I grab her wrist, maybe with a little too much urgency. Jane cringes and gives me a side glance that makes it clear I should let go.

I don’t.

“Everyone is hiding so much from me, Jane,” I say softly. My voice is controlled. “Please. Whatever you’re thinking, just be honest. That’s all I want. Honesty. Truth.” I sigh, weary to the bone.

I let go of her hand and give her a very vulnerable look. I don’t want to be this raw, but I am. I don’t have a choice.

We sit in stunned silence. I grab my latte and down more of it. Jane blows lightly across the top of her hot coffee and stares at a spot over my shoulder.

Finally, she says, “When I saw your face the last time, your cheekbone was broken. Your eyeball was sunken in, and your face was swollen. I just am so happy you look like you. That they didn’t permanently scar you.”

And then a look of horror consumes her.

“Not... I don’t mean that you weren’t...I’m not minimizing what they—oh, hell, Lindsay, I don’t know how to even talk about what happened to you.” She squeezes my hand and gives me a look of such honesty that I feel like my heart’s being ripped out of my chest. “I’m sorry. I’m being so stupid and saying all the wrong things and—”

I squeeze her hand back. “No! No,” I say, my voice filled with pain and appreciation. “You’re the first one who’s treated me like a human being who was hurt. Like someone who is real.
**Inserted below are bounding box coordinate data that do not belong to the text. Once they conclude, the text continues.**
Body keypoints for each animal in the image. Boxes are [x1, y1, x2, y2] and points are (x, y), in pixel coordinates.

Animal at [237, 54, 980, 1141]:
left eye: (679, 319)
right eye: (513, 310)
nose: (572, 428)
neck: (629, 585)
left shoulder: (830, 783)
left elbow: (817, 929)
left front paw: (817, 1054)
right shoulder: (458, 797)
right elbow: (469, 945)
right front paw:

Like a person.”

I tip my head down and feel the tears gather on my lashes, pooling, then dropping, onto the sleek, steel tabletop.

We both struggle not to cry. We both fail.

“I’m so sorry you went through what you went through, Jane.”

“Me?” she squeaks. “You’re the one who—”

“That doesn’t mean it wasn’t hard for you, too. Finding me. Calling the ambulance. Trying to write to me and being....well...”

“Censored? Yelled at?”

Our eyes meet, open and jaded.

“We have a lot to talk about,” we say in unison.

As we smile through tears and gather ourselves, a new kind of warmth fills my chest.